Examen du projet de loi de finances initiale 2026 : un budget axé sur la résilience et l’investissement

Les travaux d’examen du projet de loi de finances initiale pour l’année 2026 ont été officiellement lancés, en présence de la ministre de l’Économie, des Finances et du Budget, Mme Mariama Ciré Sylla, des membres du gouvernement, des conseillers nationaux ainsi que des représentants des régies financières.

Dans un contexte international et régional marqué par de fortes incertitudes, la ministre a mis en avant la résilience de l’économie guinéenne. Celle-ci, a-t-elle souligné, repose sur la mise en œuvre de réformes structurantes et sur une քաղաքական d’investissement ambitieuse. De son côté, le gouverneur de la Banque centrale s’est voulu rassurant, évoquant les mesures en cours pour atténuer la crise de liquidité et stabiliser le cadre macroéconomique.

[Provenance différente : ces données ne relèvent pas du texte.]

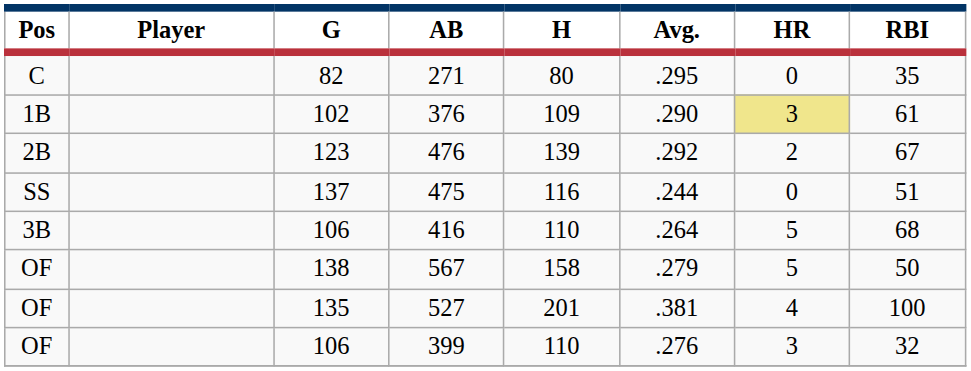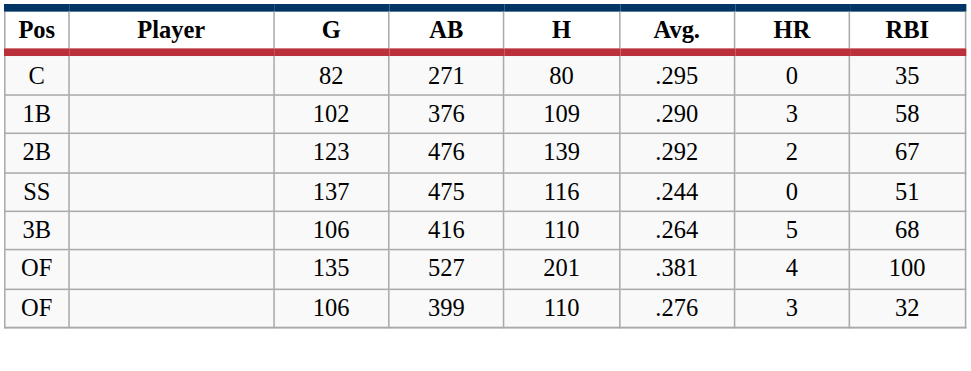376 | HR: khaki background -> no background
376 | RBI: 61 -> 58
- row: OF | 138 | 567 | 158 | .279 | 5 | 50
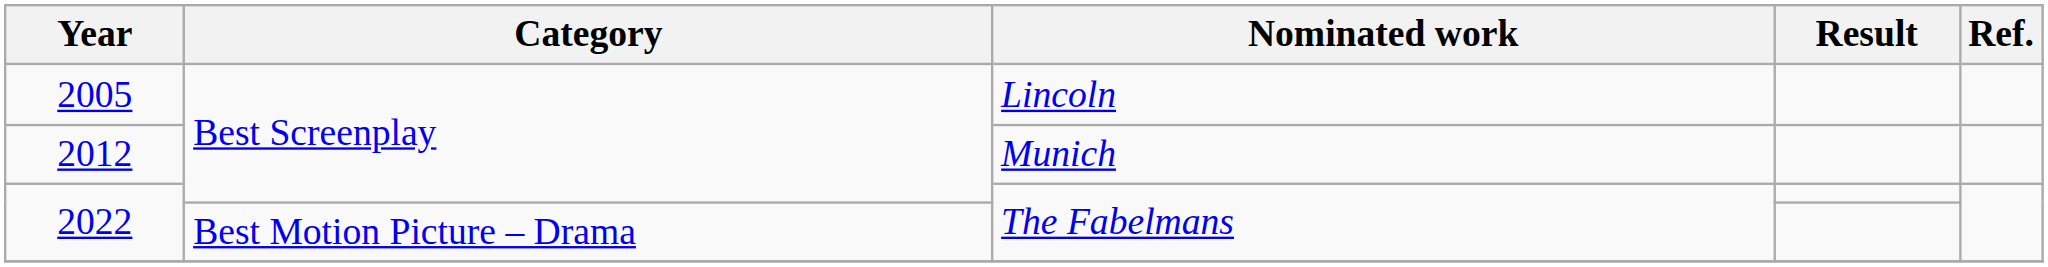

Le projet de budget 2026 se distingue par plusieurs orientations majeures. Les dépenses publiques sont projetées à 64 181,4 milliards de francs guinéens, soit une hausse de 18,3 % par rapport à l’exercice précédent. Une priorité est accordée aux investissements publics, qui représentent 45,7 % des dépenses totales, avec un accent particulier sur les infrastructures, lesquelles concentrent 53 % de ces investissements.

Ce budget s’inscrit également dans un alignement stratégique avec le Programme Simandou 2040, structuré autour de cinq piliers de développement. Par ailleurs, les autorités annoncent une amélioration du solde budgétaire, avec un déficit maîtrisé à 2,1 % du produit intérieur brut, contre 3,1 % précédemment.

En matière de financement, le gouvernement prévoit de mobiliser 30 855,6 milliards de francs guinéens, dans le respect des principes de soutenabilité de la dette publique.

À travers ce projet de loi de finances, les autorités affichent une volonté claire : accélérer la transformation économique du pays tout en préservant les équilibres macroéconomiques.

Les travaux en intercommissions devraient permettre d’intégrer l’ensemble des observations issues de l’examen du texte avant son adoption.